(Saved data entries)
★ ★ ★ ★ ★

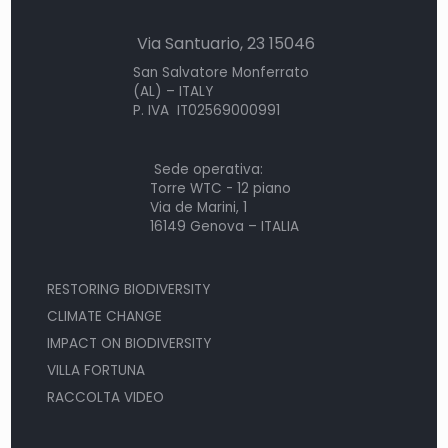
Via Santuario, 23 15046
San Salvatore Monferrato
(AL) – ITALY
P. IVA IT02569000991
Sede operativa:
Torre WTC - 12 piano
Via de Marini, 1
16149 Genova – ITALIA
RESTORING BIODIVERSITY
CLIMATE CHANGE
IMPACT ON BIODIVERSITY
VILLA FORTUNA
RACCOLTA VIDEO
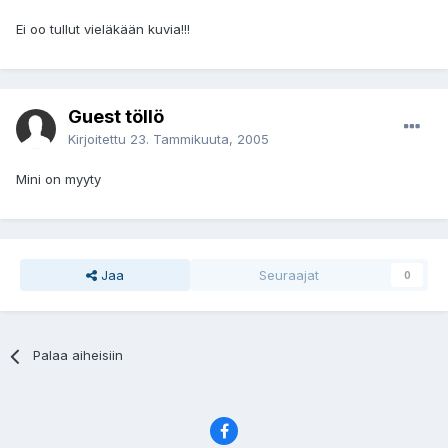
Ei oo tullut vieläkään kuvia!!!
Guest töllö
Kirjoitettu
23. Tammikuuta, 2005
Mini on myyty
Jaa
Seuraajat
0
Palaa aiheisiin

★ ★ ★ ★ ★

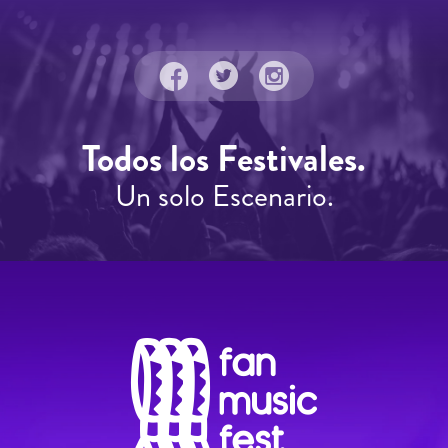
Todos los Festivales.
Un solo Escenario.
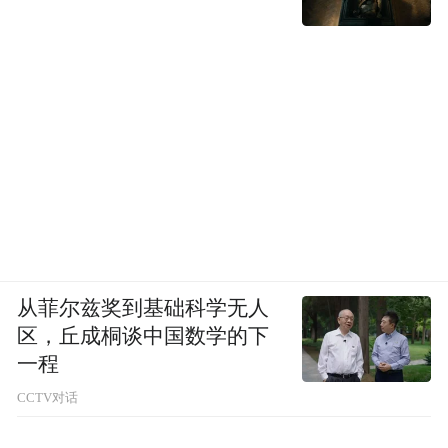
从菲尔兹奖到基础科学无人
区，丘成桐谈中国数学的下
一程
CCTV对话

★ ★ ★ ★ ★

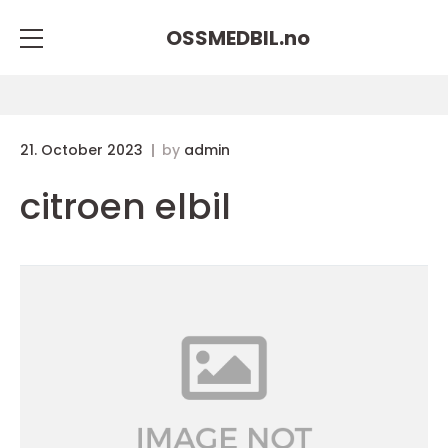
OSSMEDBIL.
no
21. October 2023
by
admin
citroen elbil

★ ★ ★ ★ ★

▸ **EXERCISE PROMPT**
Output the lines from the one containing "Via Santuario, 23 15046" up to and including the one containing "RACCOLTA VIDEO" with no changes.

▸ **OUTPUT FOR THIS TASK**
Via Santuario, 23 15046
San Salvatore Monferrato
(AL) – ITALY
P. IVA IT02569000991
Sede operativa:
Torre WTC - 12 piano
Via de Marini, 1
16149 Genova – ITALIA
RESTORING BIODIVERSITY
CLIMATE CHANGE
IMPACT ON BIODIVERSITY
VILLA FORTUNA
RACCOLTA VIDEO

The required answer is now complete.